* _Recorded data_
-------
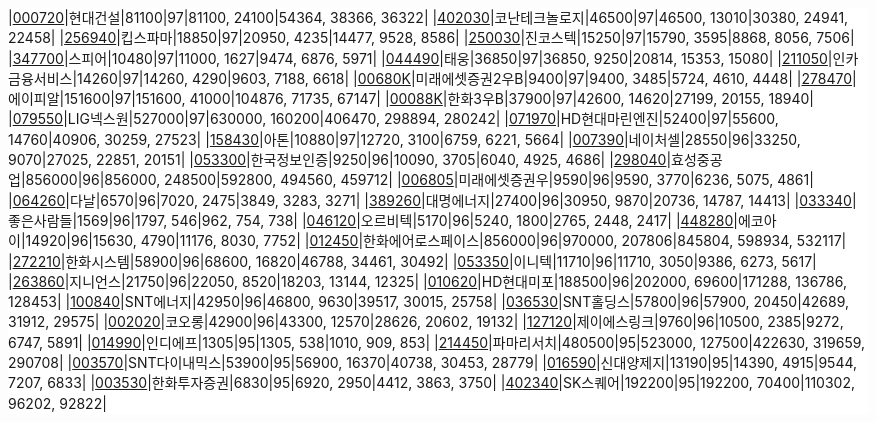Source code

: |[000720](https://finance.daum.net/quotes/A000720)|현대건설|81100|97|81100, 24100|54364, 38366, 36322|
|[402030](https://finance.daum.net/quotes/A402030)|코난테크놀로지|46500|97|46500, 13010|30380, 24941, 22458|
|[256940](https://finance.daum.net/quotes/A256940)|킵스파마|18850|97|20950, 4235|14477, 9528, 8586|
|[250030](https://finance.daum.net/quotes/A250030)|진코스텍|15250|97|15790, 3595|8868, 8056, 7506|
|[347700](https://finance.daum.net/quotes/A347700)|스피어|10480|97|11000, 1627|9474, 6876, 5971|
|[044490](https://finance.daum.net/quotes/A044490)|태웅|36850|97|36850, 9250|20814, 15353, 15080|
|[211050](https://finance.daum.net/quotes/A211050)|인카금융서비스|14260|97|14260, 4290|9603, 7188, 6618|
|[00680K](https://finance.daum.net/quotes/A00680K)|미래에셋증권2우B|9400|97|9400, 3485|5724, 4610, 4448|
|[278470](https://finance.daum.net/quotes/A278470)|에이피알|151600|97|151600, 41000|104876, 71735, 67147|
|[00088K](https://finance.daum.net/quotes/A00088K)|한화3우B|37900|97|42600, 14620|27199, 20155, 18940|
|[079550](https://finance.daum.net/quotes/A079550)|LIG넥스원|527000|97|630000, 160200|406470, 298894, 280242|
|[071970](https://finance.daum.net/quotes/A071970)|HD현대마린엔진|52400|97|55600, 14760|40906, 30259, 27523|
|[158430](https://finance.daum.net/quotes/A158430)|아톤|10880|97|12720, 3100|6759, 6221, 5664|
|[007390](https://finance.daum.net/quotes/A007390)|네이처셀|28550|96|33250, 9070|27025, 22851, 20151|
|[053300](https://finance.daum.net/quotes/A053300)|한국정보인증|9250|96|10090, 3705|6040, 4925, 4686|
|[298040](https://finance.daum.net/quotes/A298040)|효성중공업|856000|96|856000, 248500|592800, 494560, 459712|
|[006805](https://finance.daum.net/quotes/A006805)|미래에셋증권우|9590|96|9590, 3770|6236, 5075, 4861|
|[064260](https://finance.daum.net/quotes/A064260)|다날|6570|96|7020, 2475|3849, 3283, 3271|
|[389260](https://finance.daum.net/quotes/A389260)|대명에너지|27400|96|30950, 9870|20736, 14787, 14413|
|[033340](https://finance.daum.net/quotes/A033340)|좋은사람들|1569|96|1797, 546|962, 754, 738|
|[046120](https://finance.daum.net/quotes/A046120)|오르비텍|5170|96|5240, 1800|2765, 2448, 2417|
|[448280](https://finance.daum.net/quotes/A448280)|에코아이|14920|96|15630, 4790|11176, 8030, 7752|
|[012450](https://finance.daum.net/quotes/A012450)|한화에어로스페이스|856000|96|970000, 207806|845804, 598934, 532117|
|[272210](https://finance.daum.net/quotes/A272210)|한화시스템|58900|96|68600, 16820|46788, 34461, 30492|
|[053350](https://finance.daum.net/quotes/A053350)|이니텍|11710|96|11710, 3050|9386, 6273, 5617|
|[263860](https://finance.daum.net/quotes/A263860)|지니언스|21750|96|22050, 8520|18203, 13144, 12325|
|[010620](https://finance.daum.net/quotes/A010620)|HD현대미포|188500|96|202000, 69600|171288, 136786, 128453|
|[100840](https://finance.daum.net/quotes/A100840)|SNT에너지|42950|96|46800, 9630|39517, 30015, 25758|
|[036530](https://finance.daum.net/quotes/A036530)|SNT홀딩스|57800|96|57900, 20450|42689, 31912, 29575|
|[002020](https://finance.daum.net/quotes/A002020)|코오롱|42900|96|43300, 12570|28626, 20602, 19132|
|[127120](https://finance.daum.net/quotes/A127120)|제이에스링크|9760|96|10500, 2385|9272, 6747, 5891|
|[014990](https://finance.daum.net/quotes/A014990)|인디에프|1305|95|1305, 538|1010, 909, 853|
|[214450](https://finance.daum.net/quotes/A214450)|파마리서치|480500|95|523000, 127500|422630, 319659, 290708|
|[003570](https://finance.daum.net/quotes/A003570)|SNT다이내믹스|53900|95|56900, 16370|40738, 30453, 28779|
|[016590](https://finance.daum.net/quotes/A016590)|신대양제지|13190|95|14390, 4915|9544, 7207, 6833|
|[003530](https://finance.daum.net/quotes/A003530)|한화투자증권|6830|95|6920, 2950|4412, 3863, 3750|
|[402340](https://finance.daum.net/quotes/A402340)|SK스퀘어|192200|95|192200, 70400|110302, 96202, 92822|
-------
* _Directions for this task_
Rewrite the source text of all the records, substituting "finance.naver.com" for every "finance.daum.net" and changing nothing else. Leave the pictures out of your answer.

* _Written reply_
Source code

: |[000720](https://finance.naver.com/quotes/A000720)|현대건설|81100|97|81100, 24100|54364, 38366, 36322|
|[402030](https://finance.naver.com/quotes/A402030)|코난테크놀로지|46500|97|46500, 13010|30380, 24941, 22458|
|[256940](https://finance.naver.com/quotes/A256940)|킵스파마|18850|97|20950, 4235|14477, 9528, 8586|
|[250030](https://finance.naver.com/quotes/A250030)|진코스텍|15250|97|15790, 3595|8868, 8056, 7506|
|[347700](https://finance.naver.com/quotes/A347700)|스피어|10480|97|11000, 1627|9474, 6876, 5971|
|[044490](https://finance.naver.com/quotes/A044490)|태웅|36850|97|36850, 9250|20814, 15353, 15080|
|[211050](https://finance.naver.com/quotes/A211050)|인카금융서비스|14260|97|14260, 4290|9603, 7188, 6618|
|[00680K](https://finance.naver.com/quotes/A00680K)|미래에셋증권2우B|9400|97|9400, 3485|5724, 4610, 4448|
|[278470](https://finance.naver.com/quotes/A278470)|에이피알|151600|97|151600, 41000|104876, 71735, 67147|
|[00088K](https://finance.naver.com/quotes/A00088K)|한화3우B|37900|97|42600, 14620|27199, 20155, 18940|
|[079550](https://finance.naver.com/quotes/A079550)|LIG넥스원|527000|97|630000, 160200|406470, 298894, 280242|
|[071970](https://finance.naver.com/quotes/A071970)|HD현대마린엔진|52400|97|55600, 14760|40906, 30259, 27523|
|[158430](https://finance.naver.com/quotes/A158430)|아톤|10880|97|12720, 3100|6759, 6221, 5664|
|[007390](https://finance.naver.com/quotes/A007390)|네이처셀|28550|96|33250, 9070|27025, 22851, 20151|
|[053300](https://finance.naver.com/quotes/A053300)|한국정보인증|9250|96|10090, 3705|6040, 4925, 4686|
|[298040](https://finance.naver.com/quotes/A298040)|효성중공업|856000|96|856000, 248500|592800, 494560, 459712|
|[006805](https://finance.naver.com/quotes/A006805)|미래에셋증권우|9590|96|9590, 3770|6236, 5075, 4861|
|[064260](https://finance.naver.com/quotes/A064260)|다날|6570|96|7020, 2475|3849, 3283, 3271|
|[389260](https://finance.naver.com/quotes/A389260)|대명에너지|27400|96|30950, 9870|20736, 14787, 14413|
|[033340](https://finance.naver.com/quotes/A033340)|좋은사람들|1569|96|1797, 546|962, 754, 738|
|[046120](https://finance.naver.com/quotes/A046120)|오르비텍|5170|96|5240, 1800|2765, 2448, 2417|
|[448280](https://finance.naver.com/quotes/A448280)|에코아이|14920|96|15630, 4790|11176, 8030, 7752|
|[012450](https://finance.naver.com/quotes/A012450)|한화에어로스페이스|856000|96|970000, 207806|845804, 598934, 532117|
|[272210](https://finance.naver.com/quotes/A272210)|한화시스템|58900|96|68600, 16820|46788, 34461, 30492|
|[053350](https://finance.naver.com/quotes/A053350)|이니텍|11710|96|11710, 3050|9386, 6273, 5617|
|[263860](https://finance.naver.com/quotes/A263860)|지니언스|21750|96|22050, 8520|18203, 13144, 12325|
|[010620](https://finance.naver.com/quotes/A010620)|HD현대미포|188500|96|202000, 69600|171288, 136786, 128453|
|[100840](https://finance.naver.com/quotes/A100840)|SNT에너지|42950|96|46800, 9630|39517, 30015, 25758|
|[036530](https://finance.naver.com/quotes/A036530)|SNT홀딩스|57800|96|57900, 20450|42689, 31912, 29575|
|[002020](https://finance.naver.com/quotes/A002020)|코오롱|42900|96|43300, 12570|28626, 20602, 19132|
|[127120](https://finance.naver.com/quotes/A127120)|제이에스링크|9760|96|10500, 2385|9272, 6747, 5891|
|[014990](https://finance.naver.com/quotes/A014990)|인디에프|1305|95|1305, 538|1010, 909, 853|
|[214450](https://finance.naver.com/quotes/A214450)|파마리서치|480500|95|523000, 127500|422630, 319659, 290708|
|[003570](https://finance.naver.com/quotes/A003570)|SNT다이내믹스|53900|95|56900, 16370|40738, 30453, 28779|
|[016590](https://finance.naver.com/quotes/A016590)|신대양제지|13190|95|14390, 4915|9544, 7207, 6833|
|[003530](https://finance.naver.com/quotes/A003530)|한화투자증권|6830|95|6920, 2950|4412, 3863, 3750|
|[402340](https://finance.naver.com/quotes/A402340)|SK스퀘어|192200|95|192200, 70400|110302, 96202, 92822|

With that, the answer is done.